Even as the much-vaunted electric vehicle (EV) transition slams into stiff headwinds, the Trudeau government and Ontario’s Ford government will pour another $5 billion in subsidies into Honda, which plans to build an EV battery plant and manufacture EVs in Ontario.

This comes on top of a long list of other such “investments” including $15 billion for Stellantis and LG Energy Solution, $13 billion for Volkswagen (with a real cost to Ottawa of $16.3 billion, per the Parliamentary Budget Officer), a combined $4.24 billion (federal/Quebec split) to Northvolt, a Swedish battery maker, and a combined $644 million (federal/Quebec split) to Ford Motor Company to build a cathode manufacturing plant in Quebec.

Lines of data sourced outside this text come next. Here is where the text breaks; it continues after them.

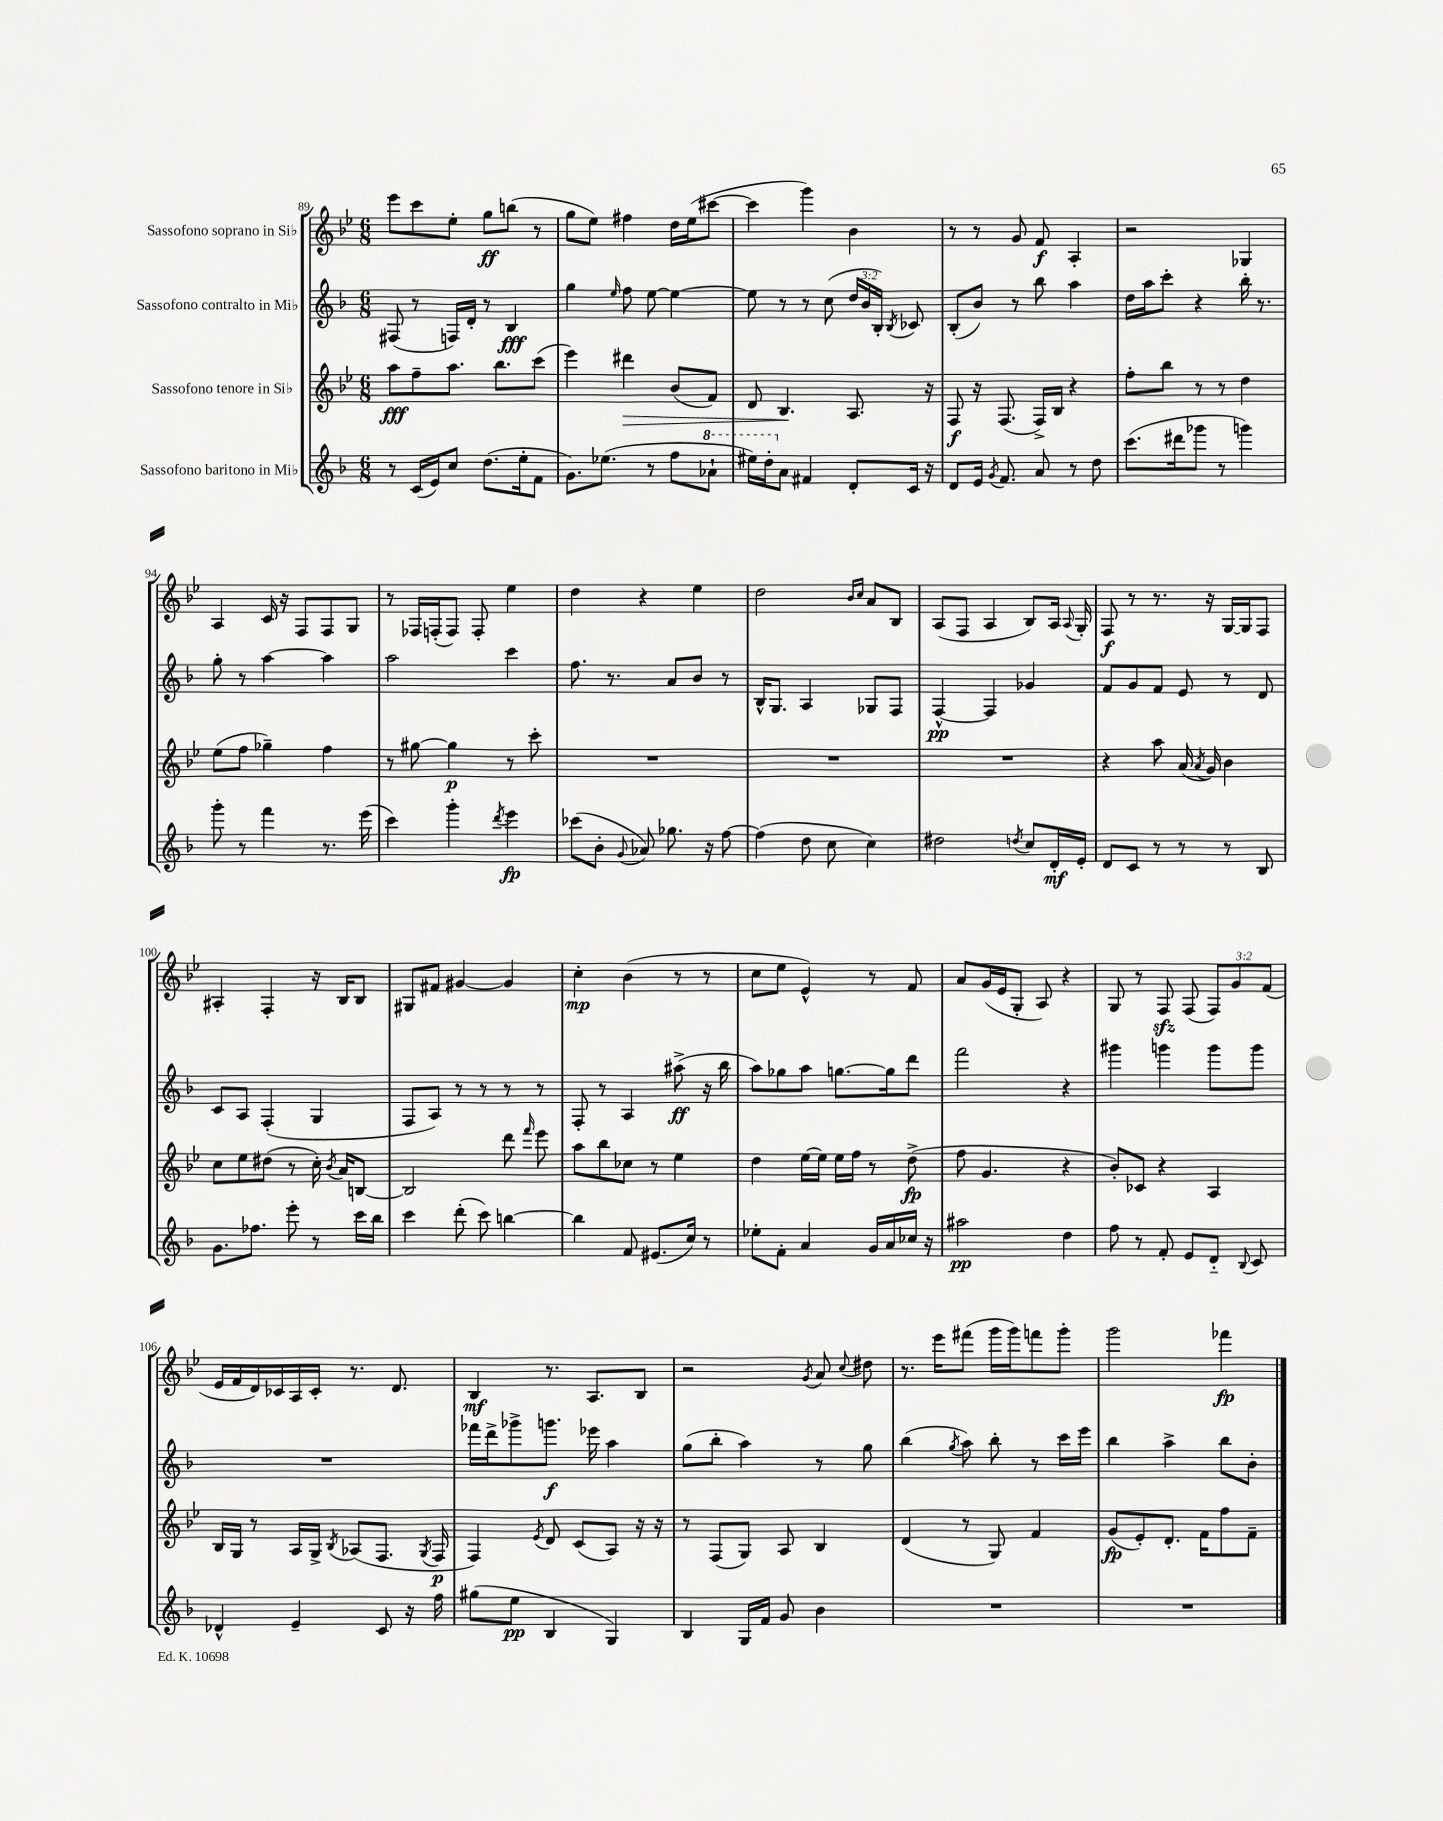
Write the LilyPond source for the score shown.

<<
\new StaffGroup <<
\new Staff = "s0" \with { instrumentName = "Sassofono soprano in Sib" } {
    \clef treble \key bes \major \numericTimeSignature \time 6/8 \override Staff.TupletNumber.text = #tuplet-number::calc-fraction-text
    \autoBeamOff ees'''8[ c'''8 ees''8]-. g''8[\ff b''8]( r8 |
    g''8[ ees''8]) fis''4 d''16[ ees''16( cis'''8]~ |
    cis'''4 g'''4) bes'4 |
    r8 r8 g'8 f'8\f a4-. |
    r2 ges4 |
    a4 c'16 r16 f8[ f8 g8] |
    r8 fes16[ f16-.( f8]) f8-. ees''4 |
    d''4 r4 ees''4 |
    d''2 \grace { bes'16[ c''16] } a'8[ bes8] |
    a8[( f8] a4 bes8[) a16] \appoggiatura { a8 } g16-. |
    f8\f r8 r8. r16 g16[~ g16 f8] |
    ais4-. f4-. r16 bes16[ bes8] |
    gis8[ fis'8] gis'4~ gis'4 |
    c''4-.\mp bes'4( r8 r8 |
    c''8[ ees''8] ees'4-^) r8 f'8 |
    a'8[ g'16( ees'16 g8]-. a8) r4 |
    g8 r8 f8\sfz f8( \tuplet 3/2 { f8[) g'8 f'8]( } |
    ees'16[ f'16 d'16) ces'16 a16 ces'16]-. r8. d'8. |
    bes4\mf r8. a8.[ bes8] |
    r2 \acciaccatura { g'8 } a'8 \appoggiatura { c''8 } dis''8 |
    r8. ees'''16[ fis'''8]( g'''16[ g'''16) f'''8 g'''8]-. |
    g'''2 fes'''4\fp \bar "|." |
}
\new Staff = "s1" \with { instrumentName = "Sassofono contralto in Mib" } {
    \clef treble \key f \major \numericTimeSignature \time 6/8 \override Staff.TupletNumber.text = #tuplet-number::calc-fraction-text
    \autoBeamOff fis8( r8 f16[) d'16]-. r8 bes4\fff |
    g''4 \grace { e''16 } f''8 e''8~ e''4~ |
    e''8 r8 r8 c''8( \tuplet 3/2 { d''16[ bes'16 bes16]-.) } \acciaccatura { bes8 } ces'8 |
    bes8[-.( bes'8]) r8 bes''8 a''4 |
    d''16[ a''16 c'''8]-. r4 bes''16-. r8. |
    g''8-. r8 a''4~ a''4 |
    a''2 c'''4 |
    f''8. r8. a'8[ bes'8] r8 |
    bes16[-^ g8.] a4 ges8[ f8] |
    f4~-^\pp f4 ges'4 |
    f'8[ g'8 f'8] e'8 r8 d'8 |
    c'8[ a8] f4-.( g4 |
    f8[ a8]) r8 r8 r8 r8 |
    f8-. r8 a4 ais''8->\ff( r16 bes''16 |
    a''8[) ges''8 a''8] g''8.[~ g''16 d'''8] |
    f'''2 r4 |
    gis'''4 g'''4 g'''8[ g'''8] |
    R2. |
    fes'''16[ d'''16-> ges'''8-> g'''8.]\f ees'''16 a''4 |
    g''8[( bes''8]-. a''4) r8 g''8 |
    bes''4( \acciaccatura { g''8 } a''8) bes''8-. r8 c'''16[ e'''16] |
    bes''4 a''4-> bes''8[ bes'8]-. \bar "|." |
}
\new Staff = "s2" \with { instrumentName = "Sassofono tenore in Sib" } {
    \clef treble \key bes \major \numericTimeSignature \time 6/8
    \autoBeamOff a''8[\fff f''8-- a''8.] bes''8.[ c'''8]( |
    ees'''4) dis'''4\> bes'8[( f'8]) |
    d'8 bes4.\! a8. r16 |
    f8\f r16 f8.( f16[->) bes16] r4 |
    f''8[-. bes''8] r8 r8 d''4 |
    ees''8[( f''8] ges''4--) f''4 |
    r8 gis''8~ gis''4\p r8 c'''8-. |
    R2. |
    R2. |
    R2. |
    r4 a''8 a'16( \acciaccatura { a'8 } g'16) bes'4 |
    c''8[ ees''8 dis''8]( r8 c''16-.) \acciaccatura { bes'8 } a'16[ b8]~ |
    b2 d'''8 \grace { f'''16 } ees'''8 |
    a''8[ bes''8 ces''8] r8 ees''4 |
    d''4 ees''16[~ ees''16] ees''16[ f''16] r8 d''8->\fp( |
    f''8 g'4. r4 |
    bes'8[-.) ces'8] r4 a4 |
    bes16[ g16] r8 a16[ g16]-> \acciaccatura { bes8 } aes8[( f8.] \acciaccatura { g8 } f16\p |
    f4) \acciaccatura { ees'8 } d'8 c'8[( a8]) r16 r16 |
    r8 f8[( g8]) a8 bes4 |
    d'4( r8 g8) f'4 |
    g'8[\fp( ees'8-.) d'8.]-. f'16[ f''8 f'8]-- \bar "|." |
}
\new Staff = "s3" \with { instrumentName = "Sassofono baritono in Mib" } {
    \clef treble \key f \major \numericTimeSignature \time 6/8
    \autoBeamOff r8 c'16[( e'16) c''8] d''8.[( e''16-. f'8] |
    g'8.[) ees''8.]( r8 f''8[ \ottava #1 aes''8]-! |
    eis'''16[) d'''16-. \ottava #0 a'8] fis'4 d'8[-. c'16] r16 |
    d'8[ e'16] \acciaccatura { g'8 } f'8. a'8 r8 d''8 |
    c'''8.[( dis'''16 ges'''8] r8 g'''4) |
    g'''8-. r8 f'''4 r8. e'''16( |
    c'''4) g'''4-. \acciaccatura { d'''8 } e'''4\fp |
    ces'''8[( bes'8]-. \appoggiatura { g'8 } aes'8) ges''8. r16 f''8~ |
    f''4( d''8 c''8 c''4) |
    dis''2 \acciaccatura { d''8 } c''8[ d'16-.\mf e'16]-. |
    d'8[ c'8] r8 r8 r8 bes8 |
    g'8.[ fes''8.] e'''8-. r8 c'''16[ bes''16] |
    c'''4 d'''8-.( c'''8) b''4~ |
    b''4 f'8 eis'8.[( c''16]) r8 |
    ees''8[-. f'8]-. a'4 g'16[ a'16 ces''16] r16 |
    ais''2\pp d''4 |
    f''8 r8 f'8-. e'8[ d'8]-_ \appoggiatura { bes8 } c'8 |
    des'4-^ e'4-- c'8 r16 f''16 |
    gis''8[( e''8]\pp bes4 g4) |
    bes4 g16[ f'16] g'8 bes'4 |
    R2. |
    R2. \bar "|." |
}
>>
>>
\layout { \context { \Score currentBarNumber = #89 } }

All this government subsidizing is of course meant to help remake the automobile, with the Trudeau government mandating that 100 per cent of new passenger vehicles and light trucks sold in Canada be zero-emission by 2035. But evidence continues to accrue that many of these “investments,” which are ultimately of course taxpayer funded, are risky ventures indeed.

As the Wall Street Journal notes, Tesla, the biggest EV maker in the United States, has seen its share prices plummet (down 41 per cent this year) as the company struggles to sell its vehicles at the pace of previous years when first-adopters jumped into the EV market. Some would-be EV makers or users are postponing their own EV investments. Ford has killed it’s electric F-150 pickup truck, Hertz is dumping one-third of its fleet of EV rental vehicles, and Swedish EV company Polestar dropped 15 per cent of its global work force while Tesla is cutting 10 per cent of its global staff.

And in the U.S., a much larger potential market for EVs, a recent Gallup poll shows a market turning frosty. The percentage of Americans polled by Gallup who said they’re seriously considering buying an EV has been declining from 12 per cent in 2023 to 9 per cent in 2024. Even more troubling for would-be EV sellers is that only 35 per cent of poll respondents in 2024 said they “might consider” buying an EV in the future. That number is down from 43 per cent in 2023.

Overall, according to Gallup, “less than half of adults, 44 per cent, now say they are either seriously considering or might consider buying an EV in the future, down from 55 per cent in 2023, while the proportion not intending to buy one has increased from 41 per cent to 48 per cent.” In other words, in a future where government wants sellers to only sell EVs, almost half the U.S. public doesn’t want to buy one.

And yet, Canada’s governments are hitting the gas pedal on EVs, putting the hard-earned capital of Canadian taxpayers at significant risk. A smart government would have its finger in the wind and would slow down when faced with road bumps. It might even reset its GPS and change the course of its 2035 EV mandate for vehicles few motorists want to buy.